Aim of the task -> Below is a block of records: output all of them exactly and leave out the pictures.

Exercise material ->

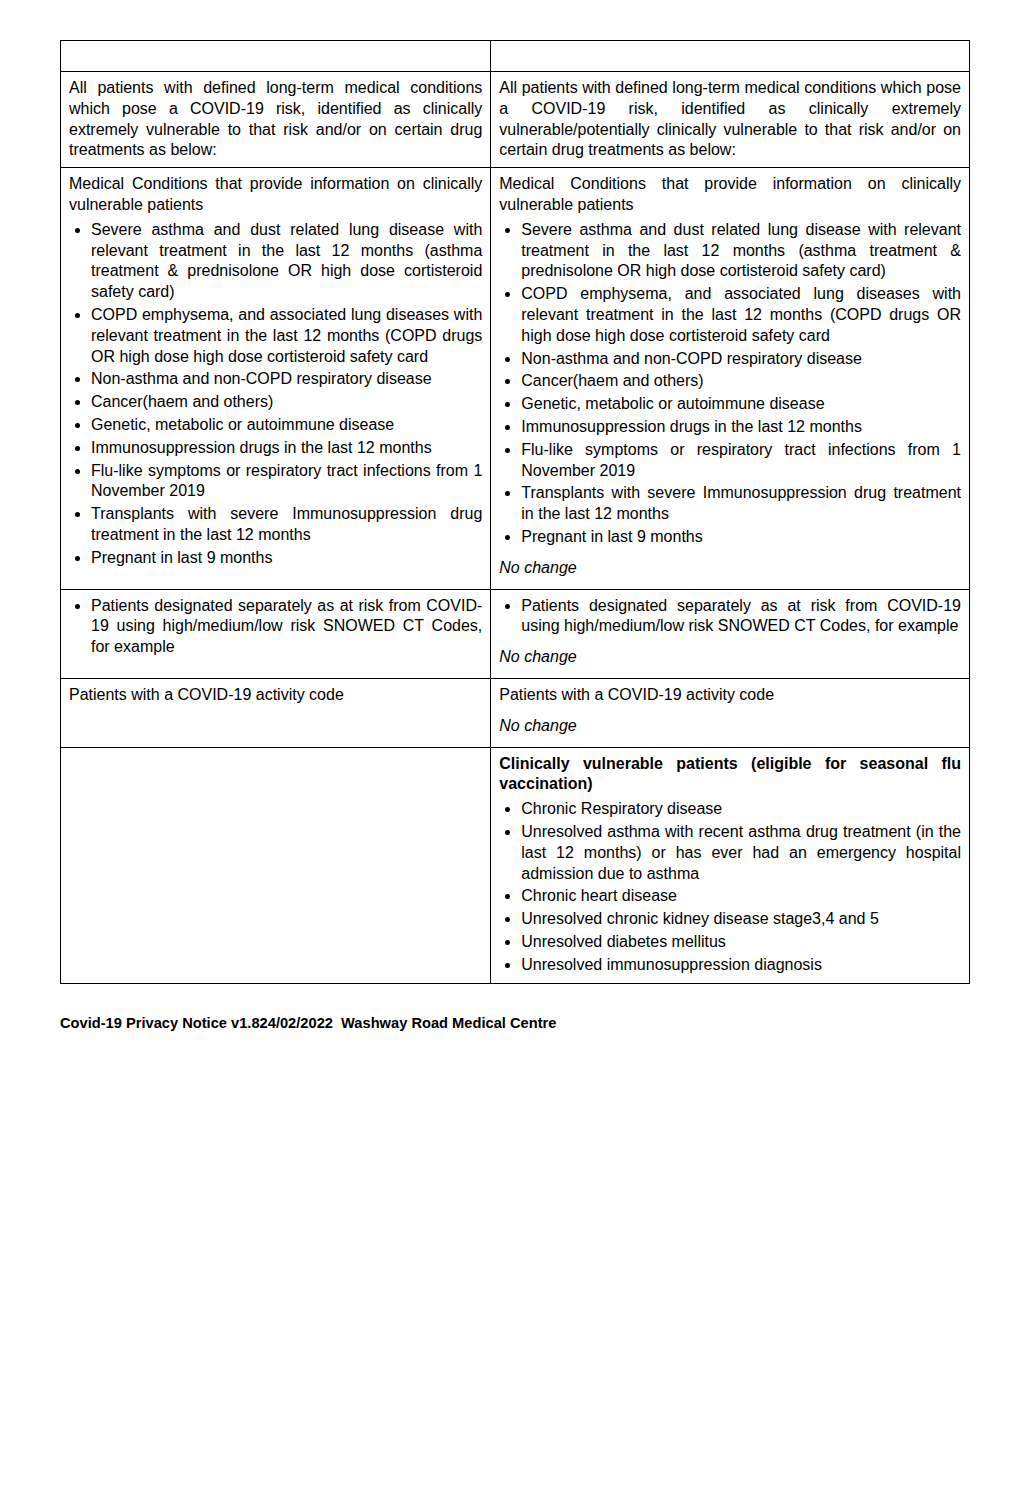| All patients with defined long-term medical conditions which pose a COVID-19 risk, identified as clinically extremely vulnerable to that risk and/or on certain drug treatments as below: | All patients with defined long-term medical conditions which pose a COVID-19 risk, identified as clinically extremely vulnerable/potentially clinically vulnerable to that risk and/or on certain drug treatments as below: |
| Medical Conditions that provide information on clinically vulnerable patients Severe asthma and dust related lung disease with relevant treatment in the last 12 months (asthma treatment & prednisolone OR high dose cortisteroid safety card) COPD emphysema, and associated lung diseases with relevant treatment in the last 12 months (COPD drugs OR high dose high dose cortisteroid safety card Non-asthma and non-COPD respiratory disease Cancer(haem and others) Genetic, metabolic or autoimmune disease Immunosuppression drugs in the last 12 months Flu-like symptoms or respiratory tract infections from 1 November 2019 Transplants with severe Immunosuppression drug treatment in the last 12 months Pregnant in last 9 months | Medical Conditions that provide information on clinically vulnerable patients Severe asthma and dust related lung disease with relevant treatment in the last 12 months (asthma treatment & prednisolone OR high dose cortisteroid safety card) COPD emphysema, and associated lung diseases with relevant treatment in the last 12 months (COPD drugs OR high dose high dose cortisteroid safety card Non-asthma and non-COPD respiratory disease Cancer(haem and others) Genetic, metabolic or autoimmune disease Immunosuppression drugs in the last 12 months Flu-like symptoms or respiratory tract infections from 1 November 2019 Transplants with severe Immunosuppression drug treatment in the last 12 months Pregnant in last 9 months No change |
| Patients designated separately as at risk from COVID-19 using high/medium/low risk SNOWED CT Codes, for example | Patients designated separately as at risk from COVID-19 using high/medium/low risk SNOWED CT Codes, for example No change |
| Patients with a COVID-19 activity code | Patients with a COVID-19 activity code No change |
| | Clinically vulnerable patients (eligible for seasonal flu vaccination) Chronic Respiratory disease Unresolved asthma with recent asthma drug treatment (in the last 12 months) or has ever had an emergency hospital admission due to asthma Chronic heart disease Unresolved chronic kidney disease stage3,4 and 5 Unresolved diabetes mellitus Unresolved immunosuppression diagnosis |
Covid-19 Privacy Notice v1.824/02/2022 Washway Road Medical Centre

Task solution ->
| All patients with defined long-term medical conditions which pose a COVID-19 risk, identified as clinically extremely vulnerable to that risk and/or on certain drug treatments as below: | All patients with defined long-term medical conditions which pose a COVID-19 risk, identified as clinically extremely vulnerable/potentially clinically vulnerable to that risk and/or on certain drug treatments as below: |
| Medical Conditions that provide information on clinically vulnerable patients Severe asthma and dust related lung disease with relevant treatment in the last 12 months (asthma treatment & prednisolone OR high dose cortisteroid safety card) COPD emphysema, and associated lung diseases with relevant treatment in the last 12 months (COPD drugs OR high dose high dose cortisteroid safety card Non-asthma and non-COPD respiratory disease Cancer(haem and others) Genetic, metabolic or autoimmune disease Immunosuppression drugs in the last 12 months Flu-like symptoms or respiratory tract infections from 1 November 2019 Transplants with severe Immunosuppression drug treatment in the last 12 months Pregnant in last 9 months | Medical Conditions that provide information on clinically vulnerable patients Severe asthma and dust related lung disease with relevant treatment in the last 12 months (asthma treatment & prednisolone OR high dose cortisteroid safety card) COPD emphysema, and associated lung diseases with relevant treatment in the last 12 months (COPD drugs OR high dose high dose cortisteroid safety card Non-asthma and non-COPD respiratory disease Cancer(haem and others) Genetic, metabolic or autoimmune disease Immunosuppression drugs in the last 12 months Flu-like symptoms or respiratory tract infections from 1 November 2019 Transplants with severe Immunosuppression drug treatment in the last 12 months Pregnant in last 9 months No change |
| Patients designated separately as at risk from COVID-19 using high/medium/low risk SNOWED CT Codes, for example | Patients designated separately as at risk from COVID-19 using high/medium/low risk SNOWED CT Codes, for example No change |
| Patients with a COVID-19 activity code | Patients with a COVID-19 activity code No change |
| | Clinically vulnerable patients (eligible for seasonal flu vaccination) Chronic Respiratory disease Unresolved asthma with recent asthma drug treatment (in the last 12 months) or has ever had an emergency hospital admission due to asthma Chronic heart disease Unresolved chronic kidney disease stage3,4 and 5 Unresolved diabetes mellitus Unresolved immunosuppression diagnosis |
Covid-19 Privacy Notice v1.824/02/2022 Washway Road Medical Centre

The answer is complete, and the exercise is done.